Now suppose that the same company has debt such that $50 per share of stock must be repaid in one year, but otherwise the same assets and the same number of shares of stock (now worth $50.00 a share). If the value of debt plus equity has a lognormal future distribution (as implied by the prior, debt-free example), then one-year European call prices must be as follows (with Black-Scholes implied volatility, ignoring the capital structure, given last):

20 30.25 52.0%
40 13.59 42.6%
60 4.29 38.4%
80 1.01 35.9%

bongo
10-24-2001, 01:55 PM
Was there supposed to be more to this post?

Laocoön
10-24-2001, 06:53 PM
No; I just thought it was a remarkably simple explanation for the volatility smirk, and one that I hadn't seen in any literature.

bongo
10-25-2001, 04:45 PM
Ahh.

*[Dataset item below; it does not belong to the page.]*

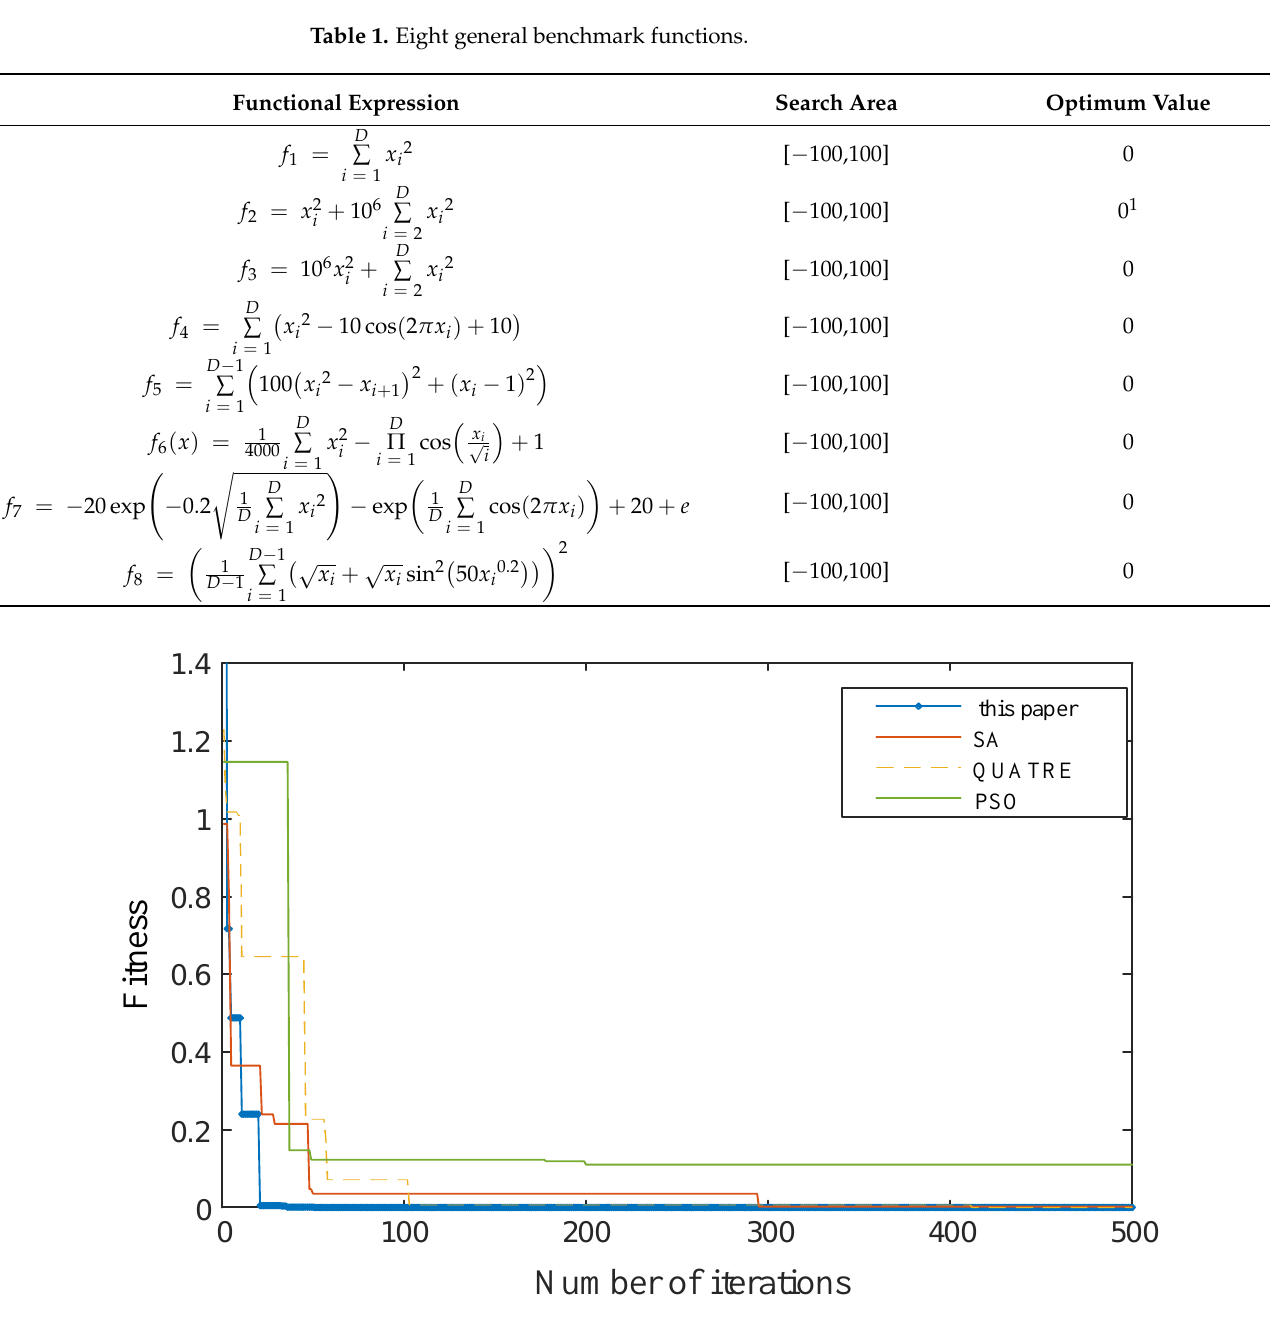
Figure 5. Iterative optimization of f 1 test function.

I'd never heard of the volatility smile, so I needed the conclusion, "and that explains the volatility smile!"

Weatherman
10-25-2001, 05:12 PM
On 2001-10-25 16:45, bongo wrote:
Ahh. I'd never heard of the volatility smile, so I needed the conclusion, "and that explains the volatility smile!"


Don't feel bad. I've heard of it and I'm still not sure what his conclusion is supposed to be.